Characterization of an Iterative Halogenase Acting on Ribosomal Peptides Underlies the Combinatorial Biosynthesis Logic of Lasso Peptides

Halogenation is commonly utilized in medicinal chemistry for the improvement of drug leads. Flavin-dependent halogenases (FDHs) are ubiquitous across all domains of life, yet iterative FDHs are rare in the biosynthesis of ribosomally synthesized and post-translationally modified peptides (RiPPs).
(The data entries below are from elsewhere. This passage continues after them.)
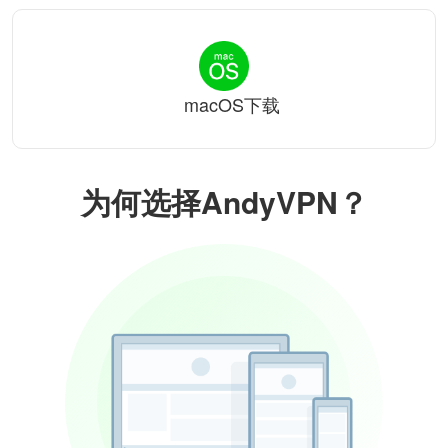
macOS下载
为何选择AndyVPN？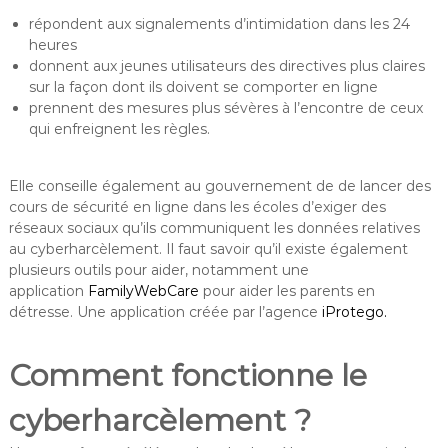
répondent aux signalements d’intimidation dans les 24
heures
donnent aux jeunes utilisateurs des directives plus claires
sur la façon dont ils doivent se comporter en ligne
prennent des mesures plus sévères à l’encontre de ceux
qui enfreignent les règles.
Elle conseille également au gouvernement de de lancer des
cours de sécurité en ligne dans les écoles d’exiger des
réseaux sociaux qu’ils communiquent les données relatives
au cyberharcèlement. Il faut savoir qu’il existe également
plusieurs outils pour aider, notamment une
application
FamilyWebCare
pour aider les parents en
détresse. Une application créée par l’agence
iProtego.
Comment fonctionne le
cyberharcèlement ?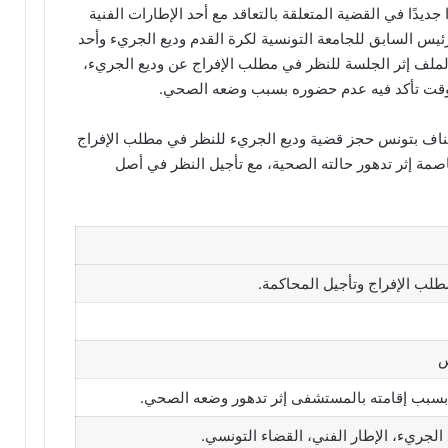
يدًا في القضية المتعلقة بالتعاقد مع أحد الإطارات الفنية
رئيس السابق للجامعة التونسية لكرة القدم وديع الجريء وأحد
 الملف إثر الجلسة للنظر في مطلب الإفراج عن وديع الجريء،
 وقت تأكد فيه عدم حضوره بسبب وضعه الصحي.
ئناف بتونس حجز قضية وديع الجريء للنظر في مطلب الإفراج
اصمة إثر تدهور حالته الصحية، مع تأجيل النظر في أصل
لب الإفراج وتأجيل المحاكمة.
س
بسبب إقامته بالمستشفى إثر تدهور وضعه الصحي.
الجريء، الإطار الفني، القضاء التونسي.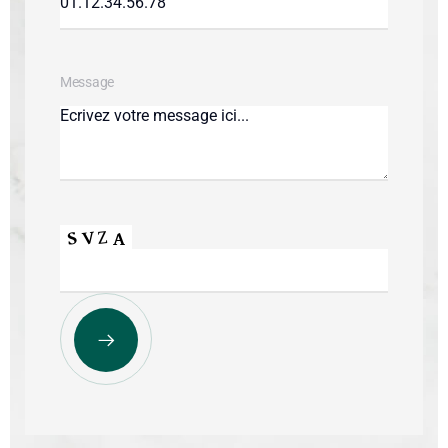
Message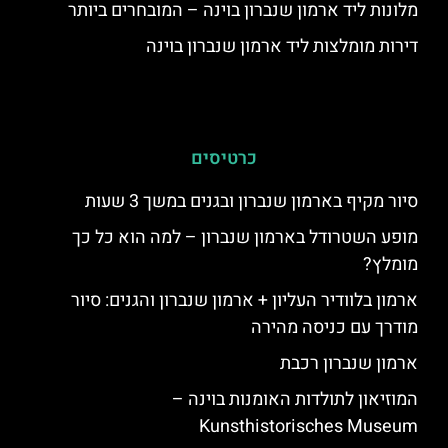
מלונות ליד ארמון שנברון בוינה – המובחרים ביותר
דירות מומלצות ליד ארמון שנברון בוינה
כרטיסים
סיור מקיף בארמון שנברון ובגנים במשך 3 שעות
מופע השטרודל בארמון שנברון – למה הוא כל כך
מומלץ?
ארמון בלוודיר העליון + ארמון שנברון והגנים: סיור
מודרך עם כניסה מהירה
ארמון שנברון רכבת
המוזיאון לתולדות האומנות בוינה –
Kunsthistorisches Museum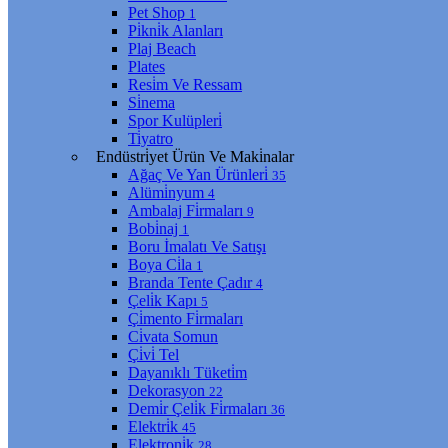
Pet Shop
1
Pi̇kni̇k Alanları
Plaj Beach
Plates
Resi̇m Ve Ressam
Si̇nema
Spor Kulüpleri̇
Ti̇yatro
Endüstri̇yet Ürün Ve Maki̇nalar
Ağaç Ve Yan Ürünleri̇
35
Alümi̇nyum
4
Ambalaj Fi̇rmaları
9
Bobi̇naj
1
Boru İmalatı Ve Satışı
Boya Ci̇la
1
Branda Tente Çadır
4
Çeli̇k Kapı
5
Çi̇mento Fi̇rmaları
Ci̇vata Somun
Çi̇vi̇ Tel
Dayanıklı Tüketi̇m
Dekorasyon
22
Demi̇r Çeli̇k Fi̇rmaları
36
Elektri̇k
45
Elektroni̇k
28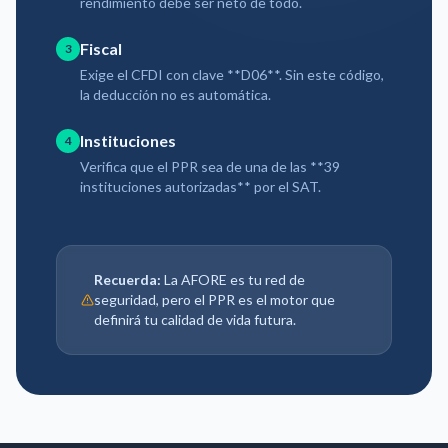
rendimiento debe ser neto de todo.
Fiscal
3
Exige el CFDI con clave **D06**. Sin este código,
la deducción no es automática.
Instituciones
4
Verifica que el PPR sea de una de las **39
instituciones autorizadas** por el SAT.
Recuerda:
La AFORE es tu red de
seguridad, pero el PPR es el motor que
definirá tu calidad de vida futura.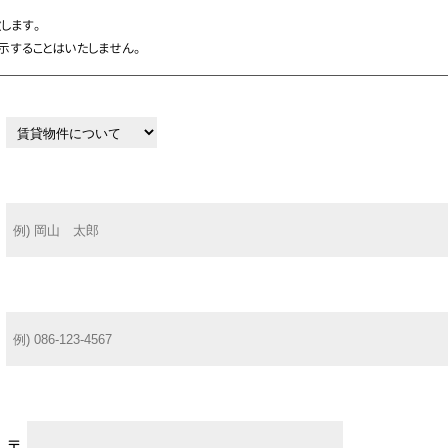
します。
することはいたしません。
〒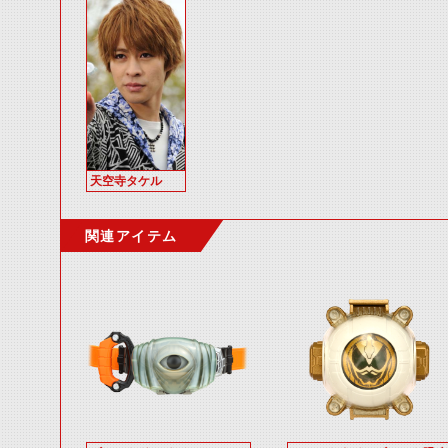
天空寺タケル
関連アイテム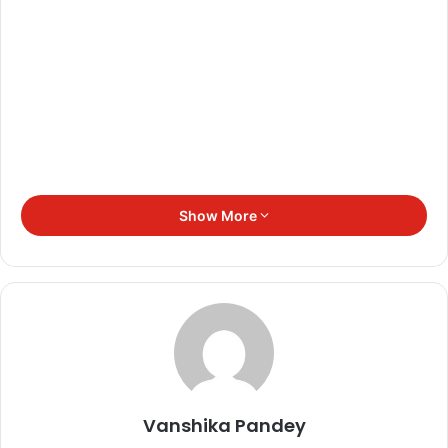
Show More
इसका क्षेत्र सरगुजा संभाग है। वहीं मध्य एवं दक्षिणी छत्तीसगढ़ के भी अधिकांश
स्थानों पर बारिश हो सकती है। इसके अलावा रायपुर में आकाश सामान्यत: मेघमय
रहने के आसार हैं,
Related Articles
Vanshika Pandey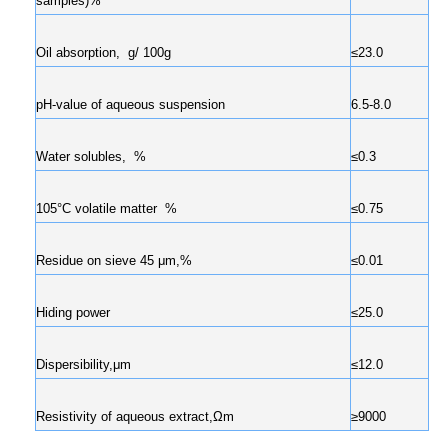
samples)%
Oil absorption, g/ 100g
≤23.0
pH-value of aqueous suspension
6.5-8.0
Water solubles, %
≤0.3
105°C volatile matter %
≤0.75
Residue on sieve 45 μm,%
≤0.01
Hiding power
≤25.0
Dispersibility,μm
≤12.0
Resistivity of aqueous extract,Ωm
≥9000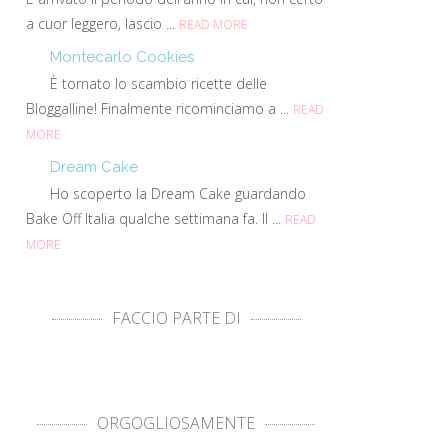
a cuor leggero, lascio ...
READ MORE
Montecarlo Cookies
È tornato lo scambio ricette delle
Bloggalline! Finalmente ricominciamo a ...
READ
MORE
Dream Cake
Ho scoperto la Dream Cake guardando
Bake Off Italia qualche settimana fa. Il ...
READ
MORE
FACCIO PARTE DI
ORGOGLIOSAMENTE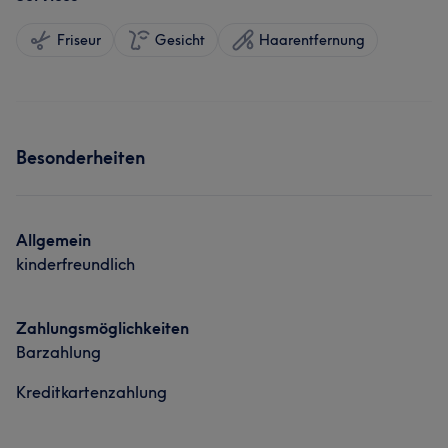
Friseur
Gesicht
Haarentfernung
Besonderheiten
Allgemein
kinderfreundlich
Zahlungsmöglichkeiten
Barzahlung
Kreditkartenzahlung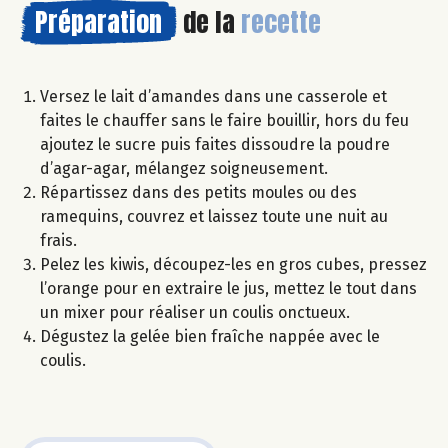
Préparation
de la
recette
Versez le lait d’amandes dans une casserole et
faites le chauffer sans le faire bouillir, hors du feu
ajoutez le sucre puis faites dissoudre la poudre
d’agar-agar, mélangez soigneusement.
Répartissez dans des petits moules ou des
ramequins, couvrez et laissez toute une nuit au
frais.
Pelez les kiwis, découpez-les en gros cubes, pressez
l’orange pour en extraire le jus, mettez le tout dans
un mixer pour réaliser un coulis onctueux.
Dégustez la gelée bien fraîche nappée avec le
coulis.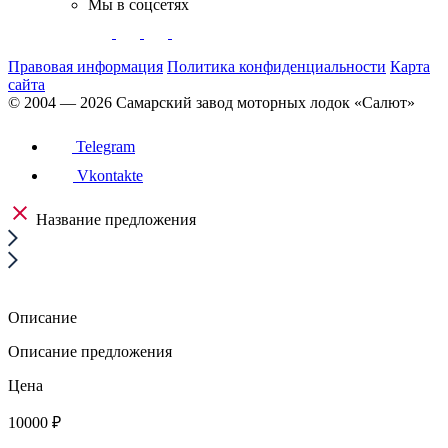
Мы в соцсетях
Правовая информация
Политика конфиденциальности
Карта
сайта
© 2004 — 2026 Самарский завод моторных лодок «Cалют»
Telegram
Vkontakte
Название предложения
Описание
Описание предложения
Цена
10000 ₽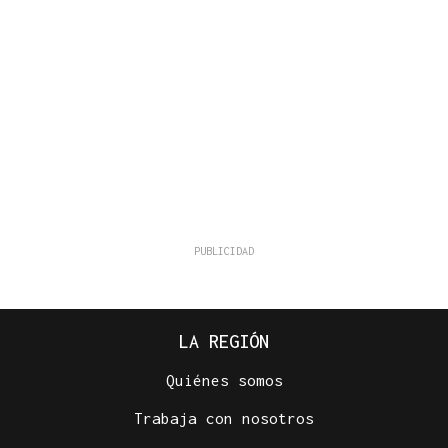
LA REGIÓN
Quiénes somos
Trabaja con nosotros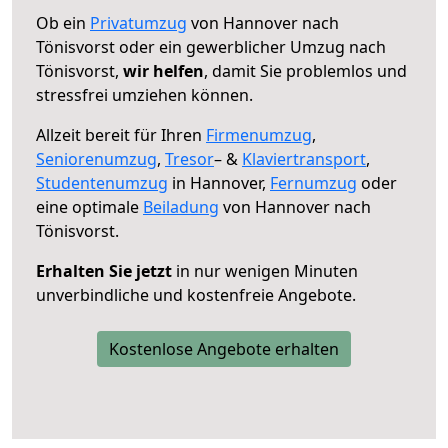
Ob ein
Privatumzug
von Hannover nach
Tönisvorst oder ein gewerblicher Umzug nach
Tönisvorst,
wir helfen
, damit Sie problemlos und
stressfrei umziehen können.
Allzeit bereit für Ihren
Firmenumzug
,
Seniorenumzug
,
Tresor
– &
Klaviertransport
,
Studentenumzug
in Hannover,
Fernumzug
oder
eine optimale
Beiladung
von Hannover nach
Tönisvorst.
Erhalten Sie jetzt
in nur wenigen Minuten
unverbindliche und kostenfreie Angebote.
Kostenlose Angebote erhalten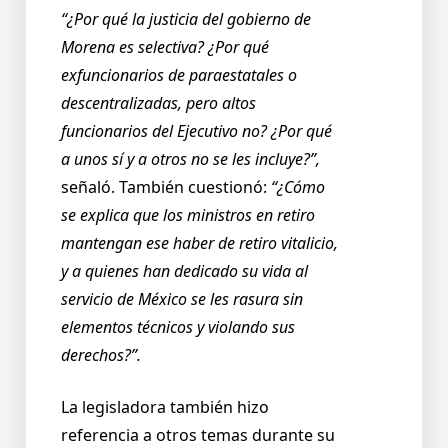
“¿Por qué la justicia del gobierno de
Morena es selectiva? ¿Por qué
exfuncionarios de paraestatales o
descentralizadas, pero altos
funcionarios del Ejecutivo no? ¿Por qué
a unos sí y a otros no se les incluye?”,
señaló. También cuestionó:
“¿Cómo
se explica que los ministros en retiro
mantengan ese haber de retiro vitalicio,
y a quienes han dedicado su vida al
servicio de México se les rasura sin
elementos técnicos y violando sus
derechos?”.
La legisladora también hizo
referencia a otros temas durante su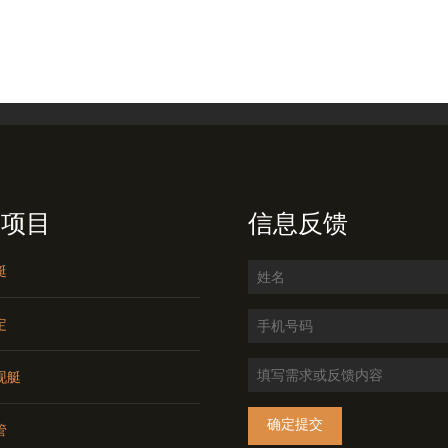
务项目
信息反馈
艇
定
现艇
确定提交
管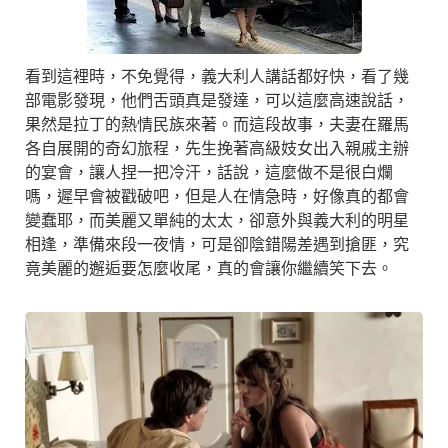
看到這裡時，不免覺得，義大利人講話都好快，看了幾
部電影發現，他們舌頭真是發達，可以這麼高速說話，
果然是拉丁的熱情民族來著。而這段故事，夫妻在羅馬
各自展開的奇幻旅程，先生挽著高級妓女出入親戚主辦
的宴會，讓人捏一把冷汗，話說，這麼做不是很白爛
嗎，遲早會被戳破吧，但是人在情急時，好像真的都會
變蠢耶，而美麗又單純的太太，卻意外與義大利的明星
相逢，準備來段一夜情，可是卻陰錯陽差遇到搶匪，究
竟美麗的邂逅要怎麼收尾，真的會讓你繼續笑下去。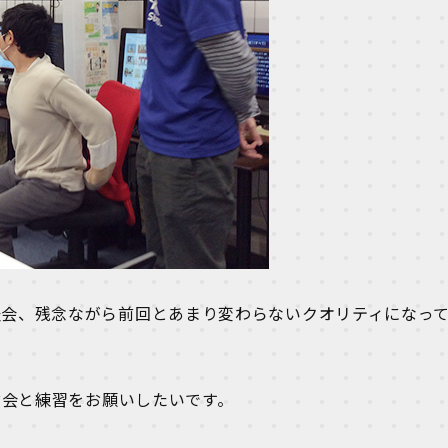
表会、残念ながら前回とあまり変わらないクオリティになっ
省会と練習をお願いしたいです。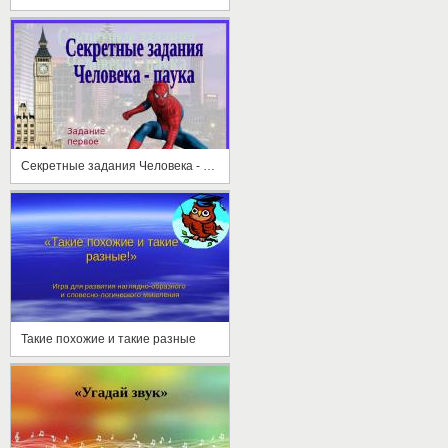
Секретные задания Человека - паука
Такие похожие и такие разные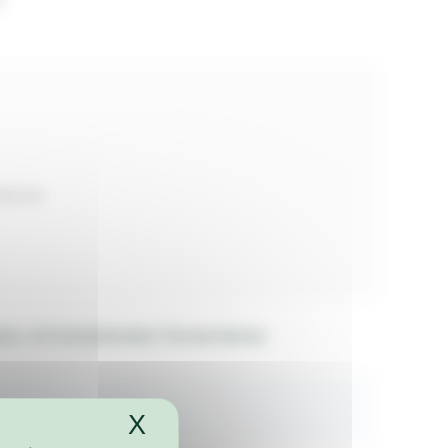
.150,00
se, mit feststehendem Fensterrahmen
X
Cookies-Banner ausble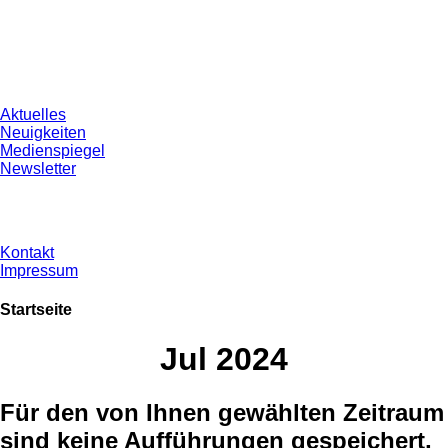
Aktuelles
Neuigkeiten
Medienspiegel
Newsletter
Kontakt
Impressum
Startseite
Jul 2024
Für den von Ihnen gewählten Zeitraum
sind keine Aufführungen gespeichert,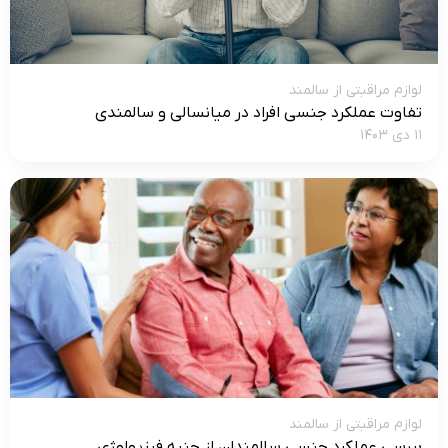
لوازم مراقبتی از سالمند
تفاوت عملکرد جنسی افراد در میانسالی و سالمندی
۱۱ دی ۱۴۰۳
لوازم مراقبتی از سالمند
بررسی عملکرد جنسی سالمندان از جنبه فیزیولوژی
Herein, we characterize a novel iterative FDH, ChlH, which orchestrates nonsequential chlorination of two specific Trp within the core peptide of a lasso precursor containing three Trp. Biochemical and computational studies enable the characterization of ChlH, which employs unique protein-peptide interactions (PPIs) between its distinct N- and C-terminal motifs and a crucial recognition sequence (RS-II) downstream of RS-I in the leader peptide. Previous studies have demonstrated the indispensability of RS-I for lasso peptide biosynthesis, while RS-II was considered to be replaceable. Furthermore, we find that the core peptide substantially contributes to the PPI. Bioinformatic analysis reveals the prevalence of homologous FDHs in the biosynthetic gene clusters (BGCs) of various RiPP classes. Heterologous expression of the chl BGC yields non-, mono-, and dichlorinated lasso peptides, with chlorination, particularly dichlorination, enhancing their antibacterial activity. This study expands the FDH activity spectrum to include iterative catalysis on ribosomal peptides and underscores the significance of RS-II in tailoring enzymes for the combinatorial biosynthesis of lasso peptides.